Initial blog posts starts--
I'm teaching two sections of calc this summer at the college (Business Calculus and Calc I). I'm excited but scared. It'll be my first time to teach calculus, and for whatever reason I chose to teach two different calc classes...in eight weeks. I may need to be checked for a pulse afterwards.
While I'm really excited about teaching these courses, I'm starting to get a little worried about some of my students. I have received an abnormal amount of emails regarding these two classes (especially Business Calc). According to one of my colleagues, what tends to happen is that senior business majors from the 4-year state schools put off Business Calc as long as possible. Oftentimes, it's the very last class they have to take. In fact (according this colleague, at least), some of the students have even walked already but need to pass this class in order to get their diploma.
There's some pressure.
And the pressure is turning into emails.
I'll give you two examples:
Student 1: Hi, I’m actually going on vacation on the first week of school and will not be able to attend, and was wondering if I would be ok for the rest of the semester if I did not make it the first week.

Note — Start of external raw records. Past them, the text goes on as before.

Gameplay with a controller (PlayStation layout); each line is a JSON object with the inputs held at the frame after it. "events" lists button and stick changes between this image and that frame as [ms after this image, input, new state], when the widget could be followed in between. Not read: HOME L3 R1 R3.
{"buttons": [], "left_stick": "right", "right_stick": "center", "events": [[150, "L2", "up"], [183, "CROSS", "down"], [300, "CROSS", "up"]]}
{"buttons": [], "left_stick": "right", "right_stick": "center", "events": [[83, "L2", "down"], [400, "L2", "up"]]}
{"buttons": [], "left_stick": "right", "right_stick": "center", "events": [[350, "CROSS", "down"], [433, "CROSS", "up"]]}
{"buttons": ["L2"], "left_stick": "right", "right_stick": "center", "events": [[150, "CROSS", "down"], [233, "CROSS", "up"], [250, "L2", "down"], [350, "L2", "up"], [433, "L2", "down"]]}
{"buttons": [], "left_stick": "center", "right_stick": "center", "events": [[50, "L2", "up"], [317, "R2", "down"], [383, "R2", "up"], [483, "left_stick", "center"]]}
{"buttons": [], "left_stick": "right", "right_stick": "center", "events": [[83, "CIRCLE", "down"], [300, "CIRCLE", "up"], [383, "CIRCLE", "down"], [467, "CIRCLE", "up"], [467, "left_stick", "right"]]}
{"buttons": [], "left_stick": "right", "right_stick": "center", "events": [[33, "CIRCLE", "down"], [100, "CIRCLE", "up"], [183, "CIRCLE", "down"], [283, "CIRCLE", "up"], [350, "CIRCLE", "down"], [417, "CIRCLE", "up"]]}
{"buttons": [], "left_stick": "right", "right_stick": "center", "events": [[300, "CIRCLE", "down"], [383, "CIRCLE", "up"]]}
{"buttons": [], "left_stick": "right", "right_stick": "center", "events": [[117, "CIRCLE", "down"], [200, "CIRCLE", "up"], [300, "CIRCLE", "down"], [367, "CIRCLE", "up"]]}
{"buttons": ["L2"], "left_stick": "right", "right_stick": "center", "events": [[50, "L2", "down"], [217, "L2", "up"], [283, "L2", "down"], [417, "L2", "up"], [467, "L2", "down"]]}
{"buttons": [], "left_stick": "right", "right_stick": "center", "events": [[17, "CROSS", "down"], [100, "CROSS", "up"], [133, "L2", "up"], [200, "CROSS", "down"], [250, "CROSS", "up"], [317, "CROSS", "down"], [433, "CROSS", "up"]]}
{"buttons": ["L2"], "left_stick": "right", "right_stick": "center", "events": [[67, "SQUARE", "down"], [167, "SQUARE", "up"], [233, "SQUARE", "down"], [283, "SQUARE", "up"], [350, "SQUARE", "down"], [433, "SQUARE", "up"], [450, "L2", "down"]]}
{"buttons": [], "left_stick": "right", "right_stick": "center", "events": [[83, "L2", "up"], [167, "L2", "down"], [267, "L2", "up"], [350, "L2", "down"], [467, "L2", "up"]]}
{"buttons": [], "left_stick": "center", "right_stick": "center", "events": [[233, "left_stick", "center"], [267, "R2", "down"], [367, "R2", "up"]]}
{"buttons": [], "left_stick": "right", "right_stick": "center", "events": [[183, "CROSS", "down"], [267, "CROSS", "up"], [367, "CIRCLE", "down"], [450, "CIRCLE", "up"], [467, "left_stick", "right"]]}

Can you miss the first week of school of a summer session? NO! Would you miss two weeks of school during a normal semester? Do you think it's ok for ME to vacation during the two months school is in summer session, or would you expect me to vacation before or after?
Student 2: I'm good with math, always have been, but I took College Algebra 18 years ago. Do I need to brace myself and make sure I have a tutor available?
18 years! What counselor in her right mind recommended you take calculus?
That's what I wanted to say in response. Thankfully, my responses were a bit more calculated (punny!). I think.
I talked some more about how much College Algebra has changed in the past 18 years, which is significantly due to the invention and spread of the graphing calculator, in my opinion. But I shan't bore you with those details. The gist: these students could be a bit demanding this summer.
And then there was light...
I got this email from a student this morning:
Good Morning,I hope your short summer has treated you well. First let me just tell you that thanks to your help tutoring me in the math lab last semester in College Algebra I got an 84% on my final and an overall 92% in the class.I am enrolled in your course this summer and was wondering if I need to purchase the book or if it will be on My Math Lab.
Look at that. She opens with a greeting, has perfect grammar, and even makes me feel good about myself. What more could you want?
Maybe I don't need the emails to stop after all.